-- Extract follows --
True, however, taken as a full unit across the two sets of maps (which are linked), the kinds of challenges presented by the AoW maps struck me as more indicative of the style of the original maps than most 3.x maps in general do so.  Whlie the AoW maps are more stretched out, they feature a lot of vertical challenges, hidden sublevels, etc., like the OP maps when taken as a whole.  That said, in execution the AoW maps also take up a lot more horizontal space (they're not sized to 1 sheet of graph paper each), they are pretty much numbered with one challenge/encounter in each room, and they aren't designed to foster exploration in which wandering mosters will play a sizable role (they're still pretty linear).



			
				Quasqueton said:
			
		

> I think I fall somewhere in the middle. I think the adventure path style might start feeling like a railroad pretty quick (as I've experienced with one "modern" adventure path series), but the dungeon style I think would wear soon enough too, just because I don't want to waste time wandering around in a maze for my D&D gaming.




That's one of the things I've appreciated most about Necromancer Games' Tomb of Abysthor and Rappan Athuk serieses:  in the intros, Clark and Bill comment that one of the main drivers for play in a dungeon is to provide the players with goals.  Players don't willingly enter RA, they are sent there to retrive X from evil temple Y on level Z; or the PCs must secure the services of alien wizard A on level B in order to accomplish unrelated-to-this-present-dungeon-environment goal C; etc.  In OP map play, the players' piecemeal exploration of the map over several expeditions would likely provide those kinds of tactical goals directly.


----------



## T. Foster (Jun 22, 2006)

I'm not sure I see the OP's point of not revealing the origin of these maps (which, I must admit, I also instantly recognized) but I guess I'll respect his wishes...

I've always wanted to play in the style of campaign epitomized by these sorts of maps; where the multi-level megadungeon essentially _is_ the campaign world, and characters can spend their entire careers exploring the place and still never exhaust its potential. And I'll go a step further and admit something that you're not likely to see too often on ENWorld -- I like making maps. I think it's fun to try to make an accurate map and feel that sense of accomplishment when different sections line up, to deal with the DM's attempts to thwart mapping (via teleporters or shifting rooms or just weirdly shaped rooms and corridors). I'd go so far as to say that for me exploring the dungeon and drawing a map is more fun than fighting monsters (especially when careful mapping can uncover hidden areas that wouldn't otherwise have been discovered). This is an element of the game that I think has been too downplayed over the past 20 or so years, due to the ingrained conventional wisdom that nobody likes mapping and everybody just wants to cut straight to the fights.
-- Extract concluded --
» **Activity a**: Can you update the forum thread, starting at "That's one of" and ending at "tactical goals directly.", so that "expeditions" becomes "trips"?
The forum thread has no connection to the records that come after it.
-- Supplied material follows --
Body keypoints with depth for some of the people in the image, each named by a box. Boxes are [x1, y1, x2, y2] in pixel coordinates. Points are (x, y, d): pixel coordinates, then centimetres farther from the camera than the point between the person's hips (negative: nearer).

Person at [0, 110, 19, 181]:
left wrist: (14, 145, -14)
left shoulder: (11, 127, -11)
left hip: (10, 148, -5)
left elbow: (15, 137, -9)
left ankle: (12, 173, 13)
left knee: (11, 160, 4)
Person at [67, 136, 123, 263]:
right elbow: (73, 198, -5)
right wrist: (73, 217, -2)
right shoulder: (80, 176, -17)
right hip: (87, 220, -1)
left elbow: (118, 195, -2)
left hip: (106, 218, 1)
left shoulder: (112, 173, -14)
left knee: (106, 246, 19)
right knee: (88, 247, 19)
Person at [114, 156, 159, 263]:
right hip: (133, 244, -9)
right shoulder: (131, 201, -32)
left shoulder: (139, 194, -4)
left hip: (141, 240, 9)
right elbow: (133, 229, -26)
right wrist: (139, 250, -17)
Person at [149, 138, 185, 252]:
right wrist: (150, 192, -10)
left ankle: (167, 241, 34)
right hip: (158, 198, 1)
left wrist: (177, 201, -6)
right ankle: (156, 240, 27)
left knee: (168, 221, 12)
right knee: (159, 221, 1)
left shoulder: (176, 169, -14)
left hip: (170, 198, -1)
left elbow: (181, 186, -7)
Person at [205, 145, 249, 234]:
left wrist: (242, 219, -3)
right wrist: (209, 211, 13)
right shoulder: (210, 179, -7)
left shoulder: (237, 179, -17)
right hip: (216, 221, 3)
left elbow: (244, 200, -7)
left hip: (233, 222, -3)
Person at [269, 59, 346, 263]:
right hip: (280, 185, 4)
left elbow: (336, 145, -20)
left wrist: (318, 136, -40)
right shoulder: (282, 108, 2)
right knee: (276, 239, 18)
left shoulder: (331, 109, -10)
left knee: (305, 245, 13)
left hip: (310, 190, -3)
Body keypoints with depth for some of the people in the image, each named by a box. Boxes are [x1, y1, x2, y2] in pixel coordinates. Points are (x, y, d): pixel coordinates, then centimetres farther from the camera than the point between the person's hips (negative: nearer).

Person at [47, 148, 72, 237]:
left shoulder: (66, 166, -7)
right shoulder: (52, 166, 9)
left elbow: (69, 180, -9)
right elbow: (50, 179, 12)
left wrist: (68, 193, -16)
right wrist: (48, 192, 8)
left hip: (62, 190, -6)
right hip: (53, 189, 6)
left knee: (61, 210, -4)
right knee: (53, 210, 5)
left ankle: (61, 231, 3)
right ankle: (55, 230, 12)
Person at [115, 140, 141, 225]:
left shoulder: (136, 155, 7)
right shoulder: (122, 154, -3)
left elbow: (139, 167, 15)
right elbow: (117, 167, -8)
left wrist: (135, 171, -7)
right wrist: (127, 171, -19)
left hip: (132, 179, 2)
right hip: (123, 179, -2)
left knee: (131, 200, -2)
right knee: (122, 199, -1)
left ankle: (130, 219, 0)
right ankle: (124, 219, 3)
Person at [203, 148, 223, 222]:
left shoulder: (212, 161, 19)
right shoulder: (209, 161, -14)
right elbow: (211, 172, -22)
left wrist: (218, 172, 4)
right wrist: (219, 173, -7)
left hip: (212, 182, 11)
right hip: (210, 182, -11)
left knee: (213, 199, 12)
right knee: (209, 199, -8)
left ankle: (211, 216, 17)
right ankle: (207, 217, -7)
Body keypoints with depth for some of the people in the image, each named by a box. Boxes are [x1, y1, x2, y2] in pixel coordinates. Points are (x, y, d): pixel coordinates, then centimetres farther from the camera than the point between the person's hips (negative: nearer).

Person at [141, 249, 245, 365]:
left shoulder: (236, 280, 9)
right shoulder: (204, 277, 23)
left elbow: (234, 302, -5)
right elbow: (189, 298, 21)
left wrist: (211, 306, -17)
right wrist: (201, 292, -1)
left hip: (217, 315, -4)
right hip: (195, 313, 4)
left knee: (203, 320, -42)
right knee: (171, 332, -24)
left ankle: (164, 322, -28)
-- Supplied material concluded --
-- Supplied material follows --
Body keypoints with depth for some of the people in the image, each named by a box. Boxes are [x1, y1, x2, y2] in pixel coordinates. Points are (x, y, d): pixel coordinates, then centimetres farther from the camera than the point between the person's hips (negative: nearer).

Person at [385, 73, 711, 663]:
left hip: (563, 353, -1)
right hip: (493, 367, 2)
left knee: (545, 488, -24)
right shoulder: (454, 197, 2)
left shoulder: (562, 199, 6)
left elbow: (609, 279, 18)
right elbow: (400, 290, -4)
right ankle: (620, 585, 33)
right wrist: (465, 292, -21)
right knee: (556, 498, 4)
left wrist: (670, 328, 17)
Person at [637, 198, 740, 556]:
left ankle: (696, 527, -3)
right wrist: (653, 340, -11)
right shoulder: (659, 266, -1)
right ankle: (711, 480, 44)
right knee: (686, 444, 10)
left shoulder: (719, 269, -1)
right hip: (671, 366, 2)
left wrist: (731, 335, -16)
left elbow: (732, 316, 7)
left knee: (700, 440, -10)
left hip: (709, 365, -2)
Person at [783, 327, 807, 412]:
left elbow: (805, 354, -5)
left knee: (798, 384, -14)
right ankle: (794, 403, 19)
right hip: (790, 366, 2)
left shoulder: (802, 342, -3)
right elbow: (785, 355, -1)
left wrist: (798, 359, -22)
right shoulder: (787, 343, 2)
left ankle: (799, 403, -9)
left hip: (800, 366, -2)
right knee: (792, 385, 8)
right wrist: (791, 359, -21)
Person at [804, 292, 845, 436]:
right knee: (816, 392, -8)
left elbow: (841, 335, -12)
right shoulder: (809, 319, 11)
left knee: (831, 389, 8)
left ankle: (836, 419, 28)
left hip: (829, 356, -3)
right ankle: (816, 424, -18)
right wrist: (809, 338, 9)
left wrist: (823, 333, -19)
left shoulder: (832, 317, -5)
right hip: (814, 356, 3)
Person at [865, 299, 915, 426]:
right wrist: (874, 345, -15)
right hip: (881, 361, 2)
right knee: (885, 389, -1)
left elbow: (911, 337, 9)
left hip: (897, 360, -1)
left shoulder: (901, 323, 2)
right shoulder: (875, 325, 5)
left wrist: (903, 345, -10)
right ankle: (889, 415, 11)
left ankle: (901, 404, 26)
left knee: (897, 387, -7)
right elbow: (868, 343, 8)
-- Supplied material concluded --
-- Supplied material follows --
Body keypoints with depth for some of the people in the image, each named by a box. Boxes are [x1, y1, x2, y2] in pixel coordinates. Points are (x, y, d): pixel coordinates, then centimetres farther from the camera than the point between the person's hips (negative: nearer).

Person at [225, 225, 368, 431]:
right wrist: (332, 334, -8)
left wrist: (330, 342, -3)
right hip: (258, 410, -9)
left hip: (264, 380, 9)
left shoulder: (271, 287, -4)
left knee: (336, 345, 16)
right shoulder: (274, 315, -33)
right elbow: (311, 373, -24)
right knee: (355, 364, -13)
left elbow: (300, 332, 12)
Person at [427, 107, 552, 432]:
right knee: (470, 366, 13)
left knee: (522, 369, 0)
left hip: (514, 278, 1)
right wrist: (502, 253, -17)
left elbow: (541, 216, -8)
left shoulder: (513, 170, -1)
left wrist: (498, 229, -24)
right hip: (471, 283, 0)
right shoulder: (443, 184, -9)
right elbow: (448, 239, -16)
-- Supplied material concluded --
» **Activity b**: Can you reproduce the records verbatim, starting at the line that contains "right elbow: (211, 172, -22)" and ending at the line that contains "left shoulder: (236, 280, 9)"?

» **Final answer a**:
That's one of the things I've appreciated most about Necromancer Games' Tomb of Abysthor and Rappan Athuk serieses:  in the intros, Clark and Bill comment that one of the main drivers for play in a dungeon is to provide the players with goals.  Players don't willingly enter RA, they are sent there to retrive X from evil temple Y on level Z; or the PCs must secure the services of alien wizard A on level B in order to accomplish unrelated-to-this-present-dungeon-environment goal C; etc.  In OP map play, the players' piecemeal exploration of the map over several trips would likely provide those kinds of tactical goals directly.

» **Final answer b**:
right elbow: (211, 172, -22)
left wrist: (218, 172, 4)
right wrist: (219, 173, -7)
left hip: (212, 182, 11)
right hip: (210, 182, -11)
left knee: (213, 199, 12)
right knee: (209, 199, -8)
left ankle: (211, 216, 17)
right ankle: (207, 217, -7)
Body keypoints with depth for some of the people in the image, each named by a box. Boxes are [x1, y1, x2, y2] in pixel coordinates. Points are (x, y, d): pixel coordinates, then centimetres farther from the camera than the point between the person's hips (negative: nearer).

Person at [141, 249, 245, 365]:
left shoulder: (236, 280, 9)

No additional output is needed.